Teva Pharmaceutical Industries has acknowledged receiving an FDA Warning Letter citing problems at its active pharmaceutical ingredients (API) manufacturing facility in China.

The company said it received the letter on Monday following a routine current Good Manufacturing Practices (cGMP) inspection of the API facility, conducted by the agency on September 26–29, 2016.

“The letter cites concerns with manufacturing control and sampling processes,” Teva said yesterday in a regulatory filing.

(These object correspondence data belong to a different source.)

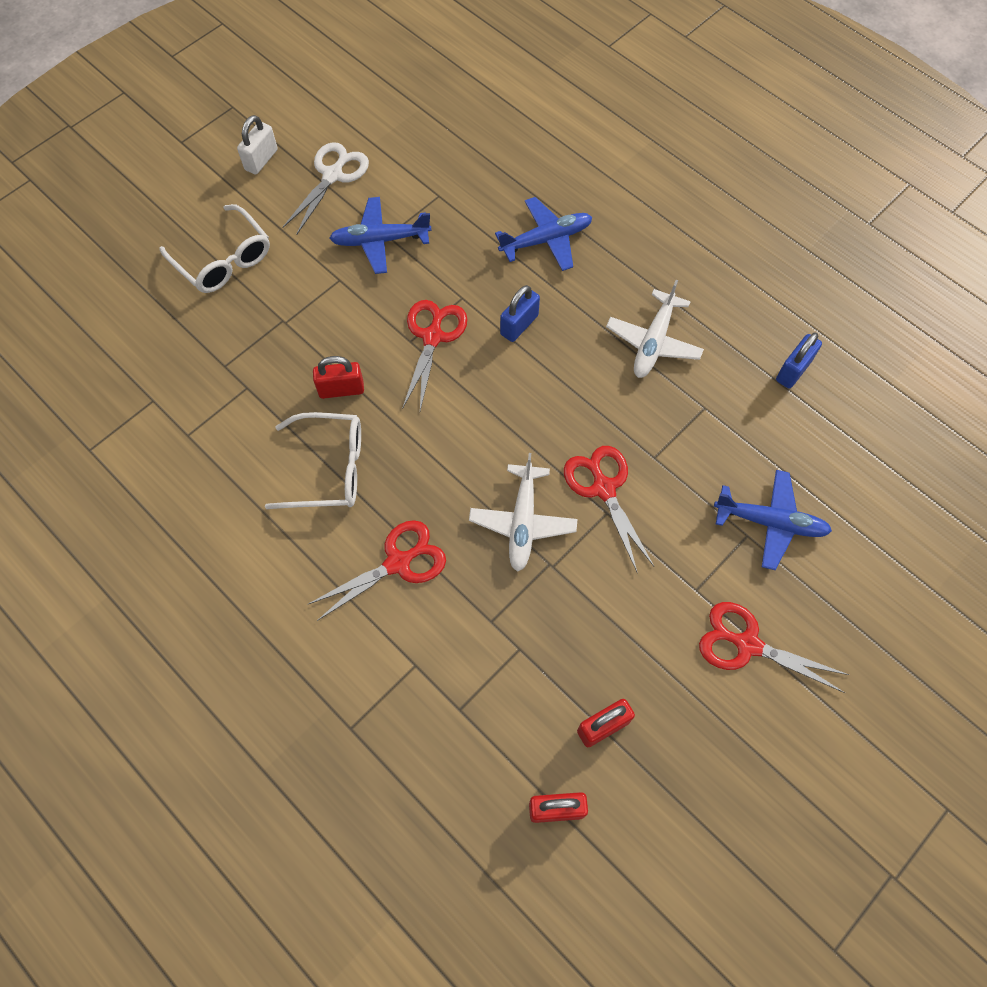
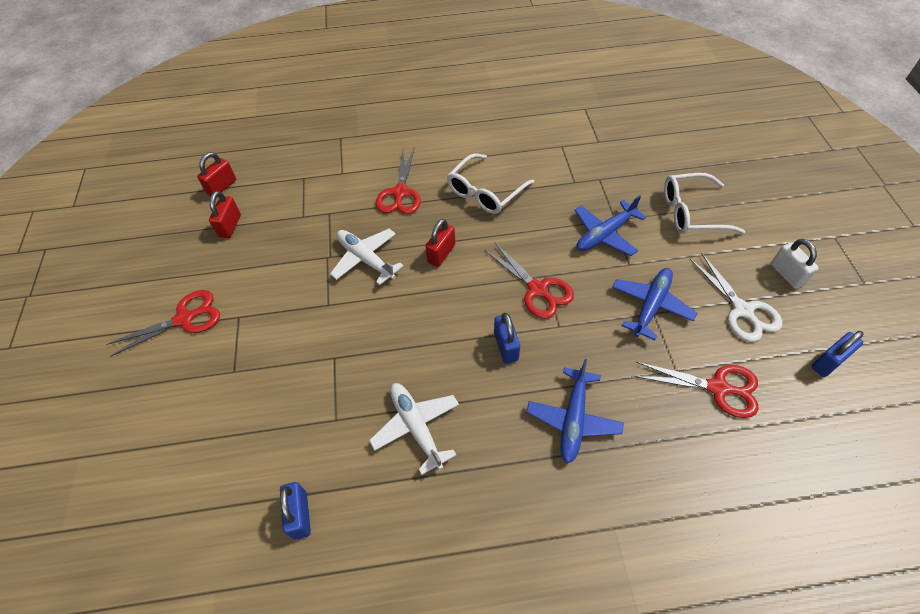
camera: 130 degrees right, 10 degrees down
red padlock [313,356,364,399] -> red padlock moved to [425,219,455,267]
red scissors [564,446,654,572] -> red scissors moved to [634,362,759,418]
blue plane [714,470,832,570] -> blue plane moved to [574,195,646,256]
none -> blue padlock [811,331,864,377]

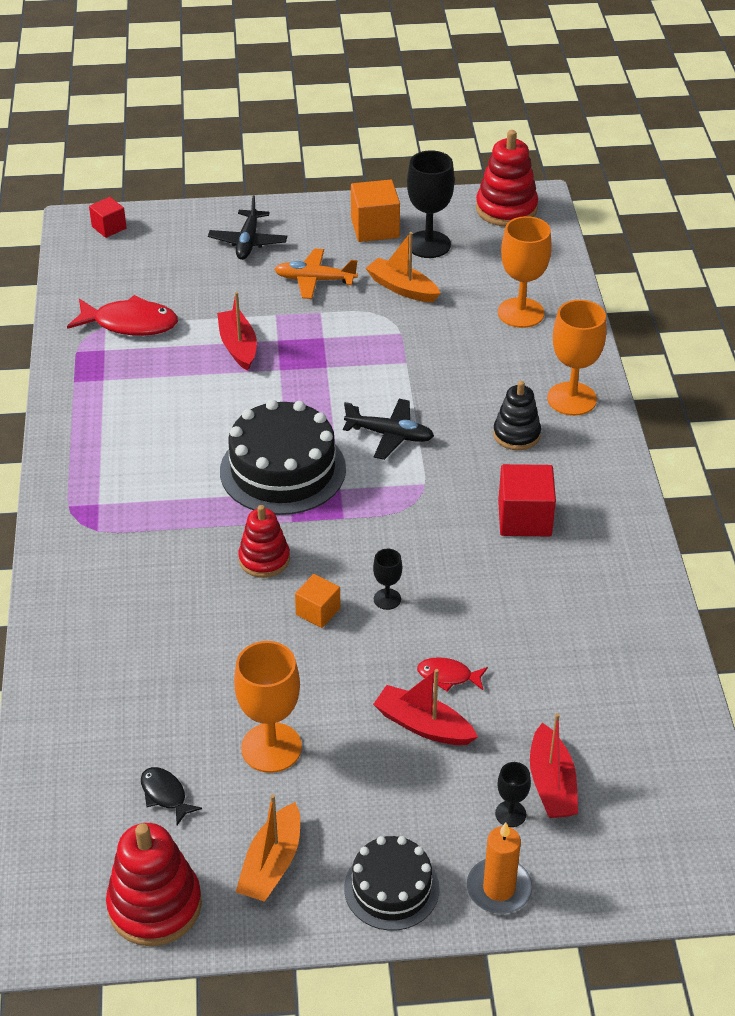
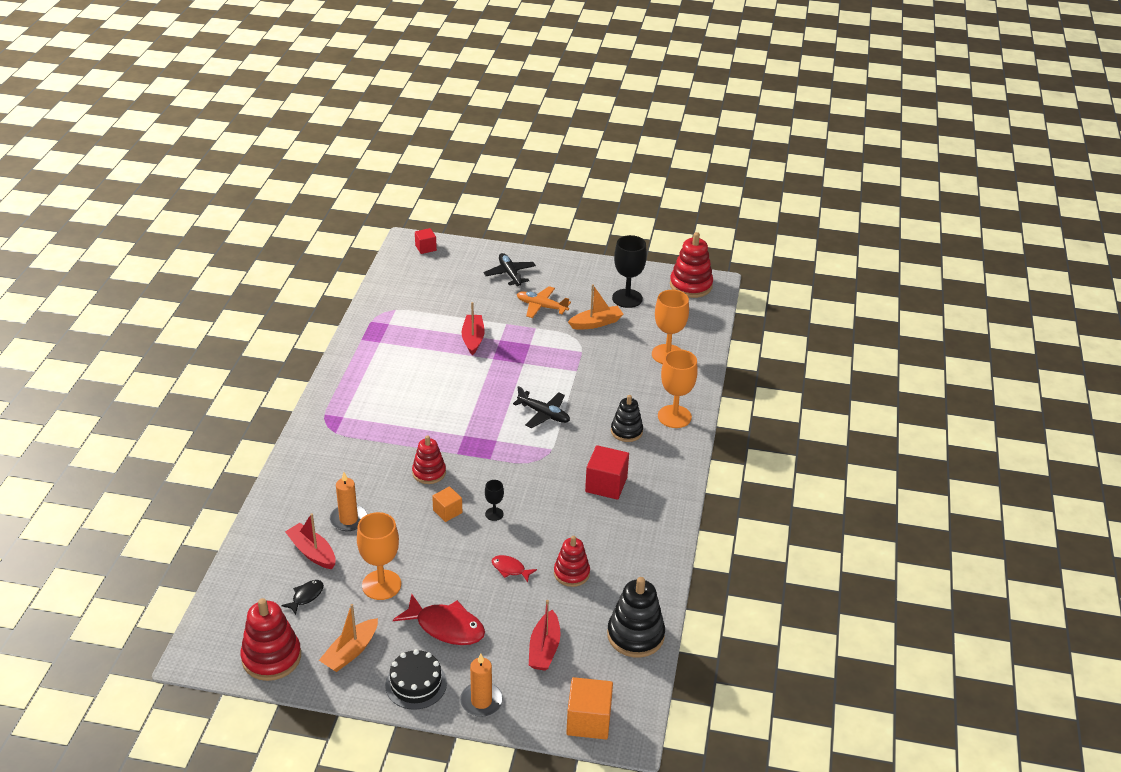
camera: 15 degrees right, 5 degrees down
red fish [67,295,178,336] -> red fish moved to [393,594,485,645]
black fish [141,767,202,825] -> black fish turned 60 degrees clockwise [281,580,324,615]
black plane [208,195,287,260] -> black plane turned 135 degrees clockwise [484,253,536,286]
black cake [220,399,346,515] -> none
orange cube [351,179,400,242] -> orange cube moved to [566,677,613,740]
orange boat [366,232,441,302] -> orange boat turned 105 degrees clockwise [568,284,623,330]
red boat [373,669,478,745] -> red boat moved to [285,513,335,569]
black goblet [495,762,531,827] -> none
none -> orange candle [330,472,367,531]
none -> red stacking toy [554,536,590,587]
none -> black stacking toy [607,577,665,658]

The company did not detail the concerns raised by the FDA, which at deadline had not posted the letter on its website.

“Teva is already in the process of undertaking corrective actions to address both the specific concerns raised by investigators as well as the underlying causes of those concerns,” the company also said, adding: “Teva will respond to the Warning Letter by May 1, 2017.”

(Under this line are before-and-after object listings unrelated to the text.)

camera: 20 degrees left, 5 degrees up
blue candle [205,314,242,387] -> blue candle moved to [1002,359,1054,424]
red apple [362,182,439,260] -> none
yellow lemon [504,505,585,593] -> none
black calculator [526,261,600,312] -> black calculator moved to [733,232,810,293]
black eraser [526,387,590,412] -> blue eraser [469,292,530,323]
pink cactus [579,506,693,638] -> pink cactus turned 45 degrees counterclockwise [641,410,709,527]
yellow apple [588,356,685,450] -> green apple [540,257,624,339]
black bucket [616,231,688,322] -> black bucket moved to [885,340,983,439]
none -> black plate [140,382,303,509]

Teva offered a similar reassurance tucked inside its Form 20-F annual report for 2016, filed February 15, saying it was “in the process of addressing quality issues raised in connection with an FDA audit of our active ingredient production facility in China.”

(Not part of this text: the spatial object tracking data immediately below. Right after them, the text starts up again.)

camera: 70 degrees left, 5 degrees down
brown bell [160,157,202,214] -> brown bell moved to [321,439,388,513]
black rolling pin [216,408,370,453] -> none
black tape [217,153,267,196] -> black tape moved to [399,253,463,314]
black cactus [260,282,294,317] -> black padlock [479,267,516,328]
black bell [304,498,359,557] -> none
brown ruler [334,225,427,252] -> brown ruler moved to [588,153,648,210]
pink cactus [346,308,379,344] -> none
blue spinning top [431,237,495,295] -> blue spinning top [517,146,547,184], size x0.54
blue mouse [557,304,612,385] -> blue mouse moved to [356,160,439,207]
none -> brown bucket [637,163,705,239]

Teva’s website lists an API production plant and laboratories facility in Hangzhou, China, that opened in 2006.

According to the annual filing, Teva produces approximately 300 APIs for its own use as well as for sale to third-party companies, all made at the company’s 20 API production facilities, including one acquired as part of Teva’s $38.8 billion acquisition of Actavis Generics, completed last year.

Last year, Teva generated $776 million in API sales to third parties in 2016, up 4% from 2015. Accounting for currency fluctuations, sales increased 3%, mainly due to increases in sales in the U.S. and Europe, the company added.